Curious Ruffles followed the old clown.
It was dark inside. Well, it WAS. A few seconds ago. Then, lava came to view.
"Here's the lava god," Mad Magma said, then she went back up the stairs.
Ruffles looked around. There was no lava god... Only endless lava. He yelled, "WHERE'S THE LAVA GOD!?"
"DIVE INTO THE LAVA!!!" came the reply.
Ruffles stared at the Lava. It looks hot. He stared for a long time, not knowing whether to go in or not.
Suddenly, he heard another voice up there.
"So where's my sacrifice, honey?"
"Eh, he's not dived in yet?"
"Oh man, I'm hungry for Earth surfers now... You'd better feed him to me or else."
Ruffles gasped. It was all a trick!!!
Mad Magma's shadow appeared on the stairway. She was coming down... To push him into the lava.
What will he do - what must he do?
STAY TUNED!!! (for another 500 more years)
To be continued
FINALLY A GODDAMN CLIFFHANGER!!!! I FINALLY DECIDED TO CRACK MY HEAD TO WRITE THIS!!! MwHAHAHAHAHAHA!!!
Okay enough of the nonsense.
Oh god, I wanna transfer school. I miss my brother in Temasek. I can't wait to go out of Chung Cheng...
Okay that's just a random thought. Something happened. And so the end.

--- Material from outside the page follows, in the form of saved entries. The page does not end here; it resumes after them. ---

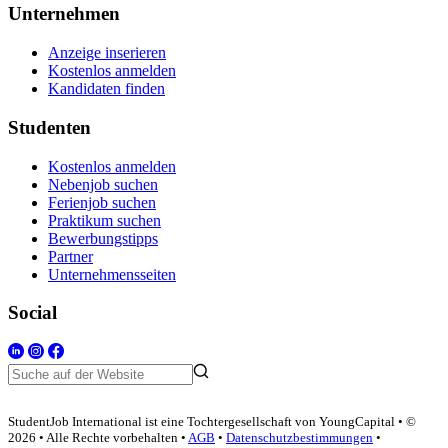
Unternehmen
Anzeige inserieren
Kostenlos anmelden
Kandidaten finden
Studenten
Kostenlos anmelden
Nebenjob suchen
Ferienjob suchen
Praktikum suchen
Bewerbungstipps
Partner
Unternehmensseiten
Social
StudentJob International ist eine Tochtergesellschaft von YoungCapital • ©
2026 • Alle Rechte vorbehalten •
AGB
•
Datenschutzbestimmungen
•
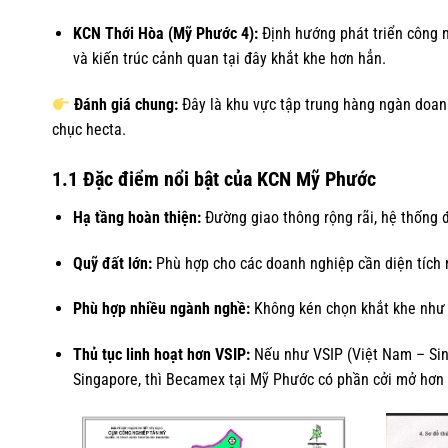
KCN Thới Hòa (Mỹ Phước 4):
Định hướng phát triển công n
và kiến trúc cảnh quan tại đây khắt khe hơn hẳn.
Đánh giá chung:
Đây là khu vực tập trung hàng ngàn doanh
chục hecta.
1.1 Đặc điểm nổi bật của KCN Mỹ Phước
Hạ tầng hoàn thiện:
Đường giao thông rộng rãi, hệ thống đ
Quỹ đất lớn:
Phù hợp cho các doanh nghiệp cần diện tích 
Phù hợp nhiều ngành nghề:
Không kén chọn khắt khe như 
Thủ tục linh hoạt hơn VSIP:
Nếu như VSIP (Việt Nam – Sing
Singapore, thì Becamex tại Mỹ Phước có phần cởi mở hơn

Anyway, nothing much on today. just boring old stuff. Ever single day.
Maybe I'm destinied to be here forever.
Okay what the crap did I just type? IGNORE ME.
Sigh, I miss the ol' holiday times........ PLEASE GO AWAY SCHOOL, YOU ARE NOT WELCOMED IN MY TERRITORY. I DON'T WANT TO WEAR FREAKIN' UNIFORMS, NOR STUDY FREAKIN' SUBJECTS.
by the way, I AM DRAWING A FANART OF CAVE STORY NOW.
Oh god, I'm a cave story fanatic. T__T
I'm really really worried for the creator of Cave Story. Earthquake and tsunami hits Japan cus Nature is trying to be shitty(no offense to environmentalists out there) and over a thousand people died. Rumor has it that the creator of Naruto died in the crisis(yeah, weep. weep all you want. I'm sad too.) Damn nature or something? I guess.
I'm worried for Pixel, cus I was really really waiting for a sequel of Cave Story(if I hadn't mentioned it before in the posts) so... ): I hope the people will bode well. It was horrible to do that just cus some 1940s japan emperor that doesn't know how to change his own clothes or poop in a proper toilet declared the world war. It sucks man, it sucks.
Okay, I shall kinda, end muh post 'ere, cus' I have nothing much to say. And, Nightmare before XMas? A failure.